● **TASK TO COMPLETE**
Turn the lines below into a numbered list, from the first one through the line containing "The answer is 4,06", and leave out any blank lines.

● **EXCERPTED RECORDS**
***

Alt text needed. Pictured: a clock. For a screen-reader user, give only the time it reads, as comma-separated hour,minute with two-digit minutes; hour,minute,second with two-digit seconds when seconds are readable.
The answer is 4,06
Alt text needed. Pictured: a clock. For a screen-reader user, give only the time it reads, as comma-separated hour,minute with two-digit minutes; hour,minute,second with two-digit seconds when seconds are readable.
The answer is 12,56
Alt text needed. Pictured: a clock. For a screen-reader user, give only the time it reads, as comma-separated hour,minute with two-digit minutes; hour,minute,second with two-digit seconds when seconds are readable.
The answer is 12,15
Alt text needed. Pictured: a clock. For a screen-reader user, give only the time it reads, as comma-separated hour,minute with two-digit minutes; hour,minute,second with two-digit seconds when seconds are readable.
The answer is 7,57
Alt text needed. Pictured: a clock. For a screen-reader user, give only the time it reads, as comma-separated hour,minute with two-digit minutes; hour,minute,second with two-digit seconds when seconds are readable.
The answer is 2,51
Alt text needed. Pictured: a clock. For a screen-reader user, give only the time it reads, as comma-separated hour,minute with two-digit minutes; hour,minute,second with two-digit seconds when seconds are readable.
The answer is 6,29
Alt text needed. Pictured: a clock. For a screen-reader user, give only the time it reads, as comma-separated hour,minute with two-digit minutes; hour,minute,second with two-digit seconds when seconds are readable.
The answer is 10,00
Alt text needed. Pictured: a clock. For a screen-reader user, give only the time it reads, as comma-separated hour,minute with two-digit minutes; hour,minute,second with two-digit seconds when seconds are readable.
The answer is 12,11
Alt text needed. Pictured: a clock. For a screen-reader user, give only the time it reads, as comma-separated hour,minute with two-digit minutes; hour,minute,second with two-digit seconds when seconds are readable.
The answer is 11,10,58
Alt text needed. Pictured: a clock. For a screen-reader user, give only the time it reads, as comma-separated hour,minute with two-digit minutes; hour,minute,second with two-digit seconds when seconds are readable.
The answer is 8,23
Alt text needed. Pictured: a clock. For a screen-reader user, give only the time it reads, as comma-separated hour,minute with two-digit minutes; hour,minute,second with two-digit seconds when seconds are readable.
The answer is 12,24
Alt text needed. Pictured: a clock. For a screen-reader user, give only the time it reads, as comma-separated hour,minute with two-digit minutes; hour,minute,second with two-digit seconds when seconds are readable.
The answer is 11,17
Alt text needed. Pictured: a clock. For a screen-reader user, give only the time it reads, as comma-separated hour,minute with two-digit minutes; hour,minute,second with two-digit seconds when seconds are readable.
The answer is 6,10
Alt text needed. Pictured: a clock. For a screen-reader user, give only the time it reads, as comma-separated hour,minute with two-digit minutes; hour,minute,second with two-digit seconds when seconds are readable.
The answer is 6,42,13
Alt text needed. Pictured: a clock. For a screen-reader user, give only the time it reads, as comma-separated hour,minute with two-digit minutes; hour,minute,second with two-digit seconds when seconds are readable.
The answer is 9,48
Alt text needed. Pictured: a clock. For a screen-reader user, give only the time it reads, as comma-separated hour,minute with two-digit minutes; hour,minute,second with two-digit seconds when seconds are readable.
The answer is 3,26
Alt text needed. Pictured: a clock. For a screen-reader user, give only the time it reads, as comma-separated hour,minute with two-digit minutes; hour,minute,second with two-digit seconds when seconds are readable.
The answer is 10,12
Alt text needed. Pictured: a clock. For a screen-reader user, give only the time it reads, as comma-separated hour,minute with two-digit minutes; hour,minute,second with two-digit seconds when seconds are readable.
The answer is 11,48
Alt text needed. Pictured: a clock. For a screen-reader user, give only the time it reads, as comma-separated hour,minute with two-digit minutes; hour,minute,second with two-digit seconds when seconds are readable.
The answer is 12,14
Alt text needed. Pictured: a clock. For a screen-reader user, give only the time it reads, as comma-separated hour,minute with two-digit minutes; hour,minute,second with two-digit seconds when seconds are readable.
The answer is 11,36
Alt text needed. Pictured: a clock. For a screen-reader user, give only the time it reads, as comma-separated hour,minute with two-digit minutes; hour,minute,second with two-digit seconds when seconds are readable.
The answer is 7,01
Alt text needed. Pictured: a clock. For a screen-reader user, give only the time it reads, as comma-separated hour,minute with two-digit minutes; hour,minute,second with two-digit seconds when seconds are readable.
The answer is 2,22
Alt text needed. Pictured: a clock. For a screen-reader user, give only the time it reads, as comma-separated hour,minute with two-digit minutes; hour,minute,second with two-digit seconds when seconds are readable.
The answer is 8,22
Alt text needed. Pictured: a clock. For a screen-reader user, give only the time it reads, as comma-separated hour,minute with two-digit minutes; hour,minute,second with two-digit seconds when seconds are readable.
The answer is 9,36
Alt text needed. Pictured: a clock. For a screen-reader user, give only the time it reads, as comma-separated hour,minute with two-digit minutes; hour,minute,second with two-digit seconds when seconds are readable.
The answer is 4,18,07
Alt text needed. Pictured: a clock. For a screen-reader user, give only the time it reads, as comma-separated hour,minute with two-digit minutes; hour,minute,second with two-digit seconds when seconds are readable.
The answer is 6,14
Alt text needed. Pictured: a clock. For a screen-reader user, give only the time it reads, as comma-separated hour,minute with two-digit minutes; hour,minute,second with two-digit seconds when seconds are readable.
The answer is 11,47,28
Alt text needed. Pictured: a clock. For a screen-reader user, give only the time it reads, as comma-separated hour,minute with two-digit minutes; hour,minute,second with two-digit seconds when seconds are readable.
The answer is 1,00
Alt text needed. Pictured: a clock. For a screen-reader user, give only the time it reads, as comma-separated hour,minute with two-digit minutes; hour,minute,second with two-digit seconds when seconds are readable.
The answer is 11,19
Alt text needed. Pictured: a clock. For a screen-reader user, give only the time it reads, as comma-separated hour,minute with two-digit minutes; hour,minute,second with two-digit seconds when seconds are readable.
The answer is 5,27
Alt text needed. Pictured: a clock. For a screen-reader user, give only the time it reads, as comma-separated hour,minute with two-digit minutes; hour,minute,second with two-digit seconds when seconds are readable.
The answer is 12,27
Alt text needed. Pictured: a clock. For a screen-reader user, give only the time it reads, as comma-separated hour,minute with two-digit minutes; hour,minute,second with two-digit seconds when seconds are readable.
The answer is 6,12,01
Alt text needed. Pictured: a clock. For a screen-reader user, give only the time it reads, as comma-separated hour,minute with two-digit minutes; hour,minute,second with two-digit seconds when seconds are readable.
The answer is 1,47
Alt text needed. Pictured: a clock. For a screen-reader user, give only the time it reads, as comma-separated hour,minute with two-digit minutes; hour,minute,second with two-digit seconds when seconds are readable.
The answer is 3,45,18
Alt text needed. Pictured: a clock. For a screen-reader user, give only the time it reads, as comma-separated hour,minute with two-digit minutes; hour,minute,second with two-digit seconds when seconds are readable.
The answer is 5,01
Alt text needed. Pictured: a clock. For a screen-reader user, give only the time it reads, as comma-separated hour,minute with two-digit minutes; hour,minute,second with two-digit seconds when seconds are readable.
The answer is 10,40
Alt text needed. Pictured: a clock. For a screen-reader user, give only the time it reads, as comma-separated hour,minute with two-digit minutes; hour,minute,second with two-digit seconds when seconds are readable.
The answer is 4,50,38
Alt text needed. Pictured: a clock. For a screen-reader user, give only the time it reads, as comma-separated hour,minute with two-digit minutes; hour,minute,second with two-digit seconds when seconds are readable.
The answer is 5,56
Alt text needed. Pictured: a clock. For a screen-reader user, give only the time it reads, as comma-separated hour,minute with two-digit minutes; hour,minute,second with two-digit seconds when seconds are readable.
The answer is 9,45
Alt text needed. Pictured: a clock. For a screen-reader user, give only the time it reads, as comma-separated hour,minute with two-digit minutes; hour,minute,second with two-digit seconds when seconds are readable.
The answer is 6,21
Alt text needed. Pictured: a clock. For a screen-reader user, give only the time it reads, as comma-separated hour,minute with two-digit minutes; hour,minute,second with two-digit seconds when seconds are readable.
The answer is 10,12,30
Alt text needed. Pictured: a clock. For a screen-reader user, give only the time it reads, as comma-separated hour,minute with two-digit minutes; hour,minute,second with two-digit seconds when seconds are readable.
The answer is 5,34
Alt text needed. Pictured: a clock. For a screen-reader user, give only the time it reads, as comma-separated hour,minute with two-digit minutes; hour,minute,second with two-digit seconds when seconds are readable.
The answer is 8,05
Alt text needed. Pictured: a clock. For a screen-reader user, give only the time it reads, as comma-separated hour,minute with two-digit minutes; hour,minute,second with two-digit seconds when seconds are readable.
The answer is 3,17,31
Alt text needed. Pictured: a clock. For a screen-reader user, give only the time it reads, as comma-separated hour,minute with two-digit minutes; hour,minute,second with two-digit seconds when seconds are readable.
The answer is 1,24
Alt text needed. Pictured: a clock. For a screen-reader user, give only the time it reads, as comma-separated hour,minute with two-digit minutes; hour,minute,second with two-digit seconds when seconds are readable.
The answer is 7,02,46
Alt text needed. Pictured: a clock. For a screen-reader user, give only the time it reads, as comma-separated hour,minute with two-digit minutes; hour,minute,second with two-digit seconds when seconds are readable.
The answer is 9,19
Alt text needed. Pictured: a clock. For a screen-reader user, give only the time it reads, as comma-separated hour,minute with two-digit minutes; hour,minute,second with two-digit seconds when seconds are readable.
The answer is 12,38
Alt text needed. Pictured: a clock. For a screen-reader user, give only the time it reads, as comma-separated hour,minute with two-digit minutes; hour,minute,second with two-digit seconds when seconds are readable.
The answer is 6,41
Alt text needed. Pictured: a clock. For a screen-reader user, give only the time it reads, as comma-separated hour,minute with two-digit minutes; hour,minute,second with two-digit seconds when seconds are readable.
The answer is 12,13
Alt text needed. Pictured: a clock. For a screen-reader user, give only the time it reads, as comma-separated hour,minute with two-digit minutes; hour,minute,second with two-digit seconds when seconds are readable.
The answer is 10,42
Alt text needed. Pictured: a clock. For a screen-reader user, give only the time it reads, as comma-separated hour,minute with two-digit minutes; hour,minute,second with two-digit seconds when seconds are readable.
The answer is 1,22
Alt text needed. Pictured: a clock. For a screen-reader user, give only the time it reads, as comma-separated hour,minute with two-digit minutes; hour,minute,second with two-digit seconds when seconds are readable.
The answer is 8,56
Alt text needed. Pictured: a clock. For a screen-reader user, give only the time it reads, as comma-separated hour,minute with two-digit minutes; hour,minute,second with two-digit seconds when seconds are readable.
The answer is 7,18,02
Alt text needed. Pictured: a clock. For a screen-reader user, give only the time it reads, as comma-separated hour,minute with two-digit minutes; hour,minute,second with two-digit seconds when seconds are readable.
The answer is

***

● **OUTPUT**
1. Alt text needed. Pictured: a clock. For a screen-reader user, give only the time it reads, as comma-separated hour,minute with two-digit minutes; hour,minute,second with two-digit seconds when seconds are readable.
2. The answer is 4,06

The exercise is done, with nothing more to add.